¿Pierre Bourdieu era “bachelardiano”? / Was Pierre Bourdieu "Bachelardian"?
2020
This article critically analyzes the relationship between Gaston Bachelard's epistemology and Pierre Bourdieu's sociology. The first part of the article analyzes Bourdieu's reading of epistemology by the anthropologist Denis Baranger who, inspired by Jean-Claude Passeron's philosophy of science, characterizes it as strictly "Bachelardian", which prevents understanding the nature of the concept of reflexivity, central to the sociology of Pierre Bourdieu.
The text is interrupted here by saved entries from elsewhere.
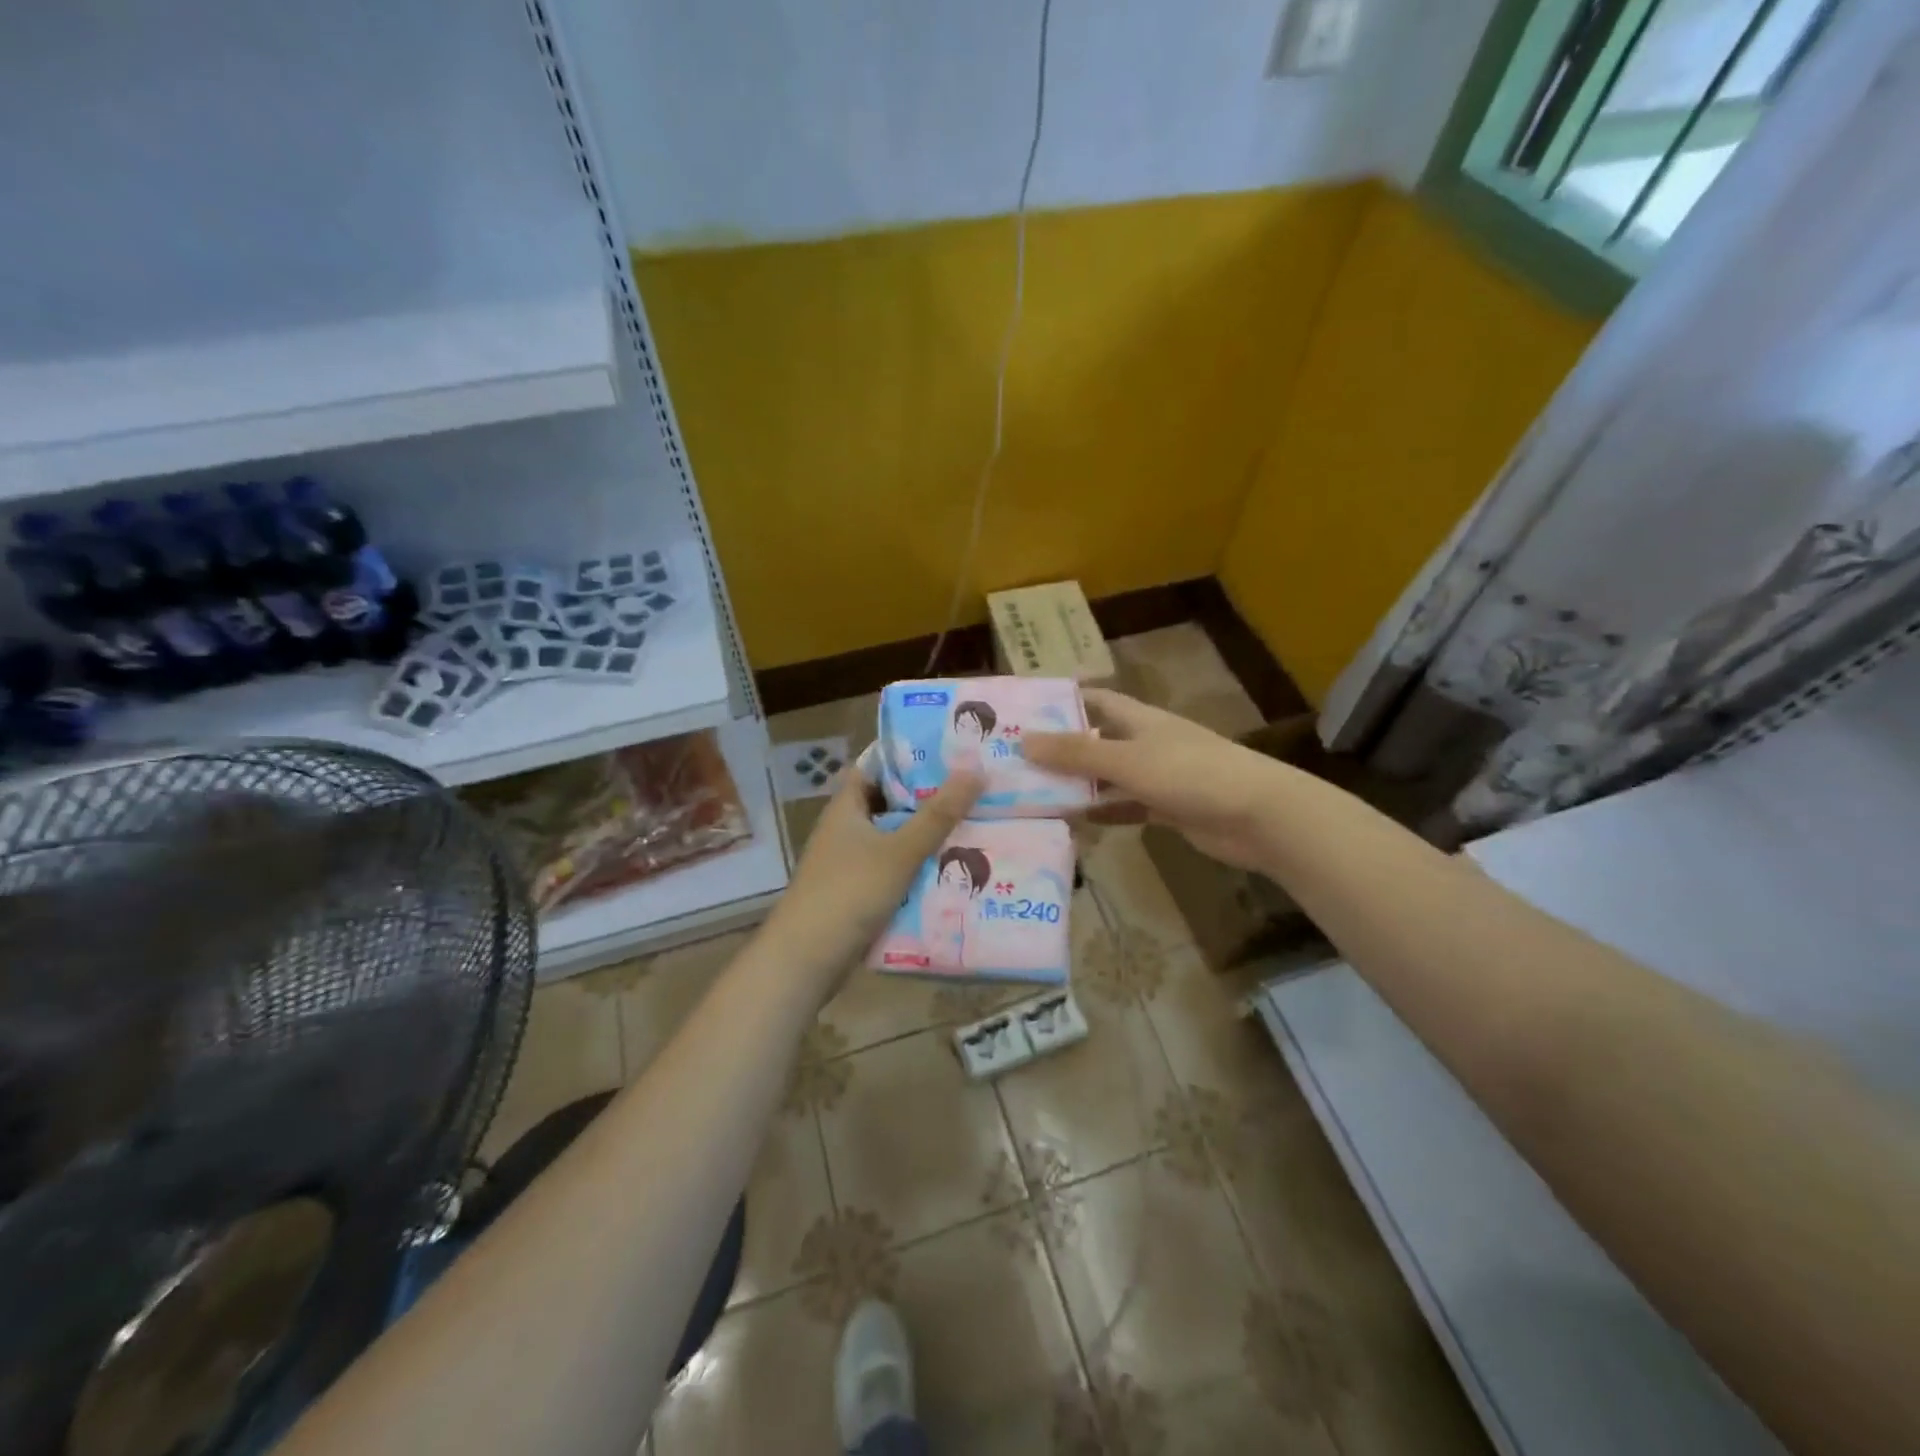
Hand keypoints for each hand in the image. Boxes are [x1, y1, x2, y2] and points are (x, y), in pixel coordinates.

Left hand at [759, 766, 982, 990]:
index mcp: (846, 808)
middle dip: (927, 798)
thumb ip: (938, 814)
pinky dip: (917, 867)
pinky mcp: (857, 892)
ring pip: (894, 838)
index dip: (908, 756)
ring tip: (974, 824)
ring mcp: (850, 862)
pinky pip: (893, 869)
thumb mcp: (900, 851)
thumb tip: (975, 770)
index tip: (949, 751)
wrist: (807, 959)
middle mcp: (846, 829)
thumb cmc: (849, 892)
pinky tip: (952, 869)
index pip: (876, 766)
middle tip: (973, 789)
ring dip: (926, 835)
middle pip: (890, 803)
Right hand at [1025, 689, 1288, 871]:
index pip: (1096, 701)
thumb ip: (1076, 753)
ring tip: (1033, 796)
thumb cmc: (1190, 774)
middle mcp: (1146, 743)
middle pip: (1097, 741)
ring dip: (1079, 786)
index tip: (1026, 714)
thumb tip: (1023, 740)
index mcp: (1140, 719)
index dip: (1064, 704)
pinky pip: (1125, 807)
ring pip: (1108, 778)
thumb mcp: (1127, 760)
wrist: (1256, 816)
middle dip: (1062, 751)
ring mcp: (1158, 777)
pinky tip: (1074, 823)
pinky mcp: (1167, 808)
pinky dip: (1103, 813)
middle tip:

In the second part, it is argued that, when dealing with the relationship between Gaston Bachelard's epistemology and Pierre Bourdieu's sociology from a processual or genetic perspective, it is possible to describe the trajectory followed by Bourdieu that goes from a use of Bachelard's epistemology to justify sociology as a science of practice, to the construction of this science as the basis of a general restructured epistemology. This is characterized as a sociologization of Bachelard's epistemology, therefore, as a break up with the conceptual "philosophical" regime. In light of this new perspective, it is concluded that Baranger's reading is insufficient to understand Bourdieu's epistemology and all its implications, particularly its contribution to the constitution of the sociological paradigm.